[WHAT THIS EXERCISE ASKS]
1. According to the forum thread, why is inserting sorted values into a B-tree index faster than inserting random values?
2. Reproduce the forum thread word for word between "I don't think" and "slower to insert.", inclusive.

[DOCUMENT EXTRACT]
Hacker News new | ask | show | jobs
by kardos 535 days ago
So why are they 3.27x slower to insert? Are they 3.27x longer in string form?
1 comments

It's likely a function of the fact that `gen_random_uuid()` is implemented in C [0], and is essentially just reading from `/dev/urandom`, then modifying the variant and version bits. Whereas, assuming they're using something like what was described here [1], that's a lot of function calls within Postgres, which slows it down.

As an example, this small function that makes UUIDv4:

    postgres=# CREATE OR REPLACE FUNCTION custom_uuid_v4() RETURNS uuid AS $$
        SELECT encode(set_byte(set_byte(gen_random_bytes(16), 6, (get_byte(gen_random_bytes(1), 0) & 15) | 64), 8, (get_byte(gen_random_bytes(1), 0) & 63) | 128), 'hex')::uuid;
    $$ LANGUAGE sql;
Took 14.5 seconds to create / insert 1,000,000 rows into a temp table, compared to 7.1 seconds for `gen_random_uuid()`.

[0]: https://doxygen.postgresql.org/uuid_8c.html#a6296fbc32909d10...

[1]: https://blog.daveallie.com/ulid-primary-keys/

I don't think that's right. They show in the section titled "Generating" that the performance of calling the ULID function from SQL is only very slightly slower. It's the INSERT that performs worse.

Generally, inserting sorted values (like sequential integers or in this case, ULIDs) into a B-tree index is much faster than inserting random values. This is because inserted values go into the same, highly packed B-tree nodes, whereas random inserts will need to create a lot of scattered B-tree nodes, resulting in more pages written. Random values are generally faster to query, but slower to insert.

[INFORMATION SUPPLIED]
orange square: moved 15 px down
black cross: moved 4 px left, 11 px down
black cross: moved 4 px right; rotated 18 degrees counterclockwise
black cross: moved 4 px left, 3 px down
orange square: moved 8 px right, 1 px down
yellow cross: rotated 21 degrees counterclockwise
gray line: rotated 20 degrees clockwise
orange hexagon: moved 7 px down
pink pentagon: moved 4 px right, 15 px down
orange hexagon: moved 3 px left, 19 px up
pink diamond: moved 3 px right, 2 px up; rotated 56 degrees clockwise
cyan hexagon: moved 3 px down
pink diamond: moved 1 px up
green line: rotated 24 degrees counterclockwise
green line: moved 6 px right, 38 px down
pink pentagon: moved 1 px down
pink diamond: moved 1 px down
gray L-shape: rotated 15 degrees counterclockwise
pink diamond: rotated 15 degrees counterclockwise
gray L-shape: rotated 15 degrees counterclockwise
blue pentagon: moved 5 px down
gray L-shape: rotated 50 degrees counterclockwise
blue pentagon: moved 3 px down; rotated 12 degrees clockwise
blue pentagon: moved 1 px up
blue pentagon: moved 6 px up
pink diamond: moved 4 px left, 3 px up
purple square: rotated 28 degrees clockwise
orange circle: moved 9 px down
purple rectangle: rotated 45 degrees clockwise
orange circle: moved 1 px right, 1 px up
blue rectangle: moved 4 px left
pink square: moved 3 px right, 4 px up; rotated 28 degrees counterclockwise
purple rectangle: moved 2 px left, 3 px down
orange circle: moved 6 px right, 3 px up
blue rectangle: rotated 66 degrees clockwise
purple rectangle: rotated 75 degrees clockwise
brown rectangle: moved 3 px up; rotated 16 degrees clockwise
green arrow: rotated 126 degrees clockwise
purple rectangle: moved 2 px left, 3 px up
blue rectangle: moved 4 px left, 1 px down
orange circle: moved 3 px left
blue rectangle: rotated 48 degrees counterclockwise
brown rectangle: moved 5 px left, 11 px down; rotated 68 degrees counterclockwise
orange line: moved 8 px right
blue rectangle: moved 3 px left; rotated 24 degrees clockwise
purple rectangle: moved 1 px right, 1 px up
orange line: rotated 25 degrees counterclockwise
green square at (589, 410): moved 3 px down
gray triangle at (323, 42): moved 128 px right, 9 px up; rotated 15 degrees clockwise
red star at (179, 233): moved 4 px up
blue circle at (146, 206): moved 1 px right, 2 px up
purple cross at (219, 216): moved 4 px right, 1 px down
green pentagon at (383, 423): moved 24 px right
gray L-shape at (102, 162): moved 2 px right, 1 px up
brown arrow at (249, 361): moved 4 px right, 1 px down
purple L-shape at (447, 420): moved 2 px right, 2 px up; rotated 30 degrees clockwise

--

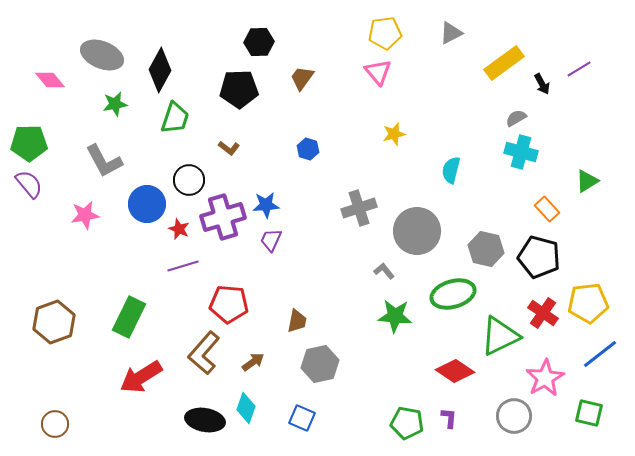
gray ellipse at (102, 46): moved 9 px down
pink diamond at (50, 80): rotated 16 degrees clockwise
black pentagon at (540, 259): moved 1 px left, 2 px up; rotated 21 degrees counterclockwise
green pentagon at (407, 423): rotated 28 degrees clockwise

[WORKED SOLUTIONS]
1. Sorted values go into the same, highly packed B-tree nodes. Random inserts create many scattered B-tree nodes, so more pages are written.

2.
I don't think that's right. They show in the section titled "Generating" that the performance of calling the ULID function from SQL is only very slightly slower. It's the INSERT that performs worse.

Generally, inserting sorted values (like sequential integers or in this case, ULIDs) into a B-tree index is much faster than inserting random values. This is because inserted values go into the same, highly packed B-tree nodes, whereas random inserts will need to create a lot of scattered B-tree nodes, resulting in more pages written. Random values are generally faster to query, but slower to insert.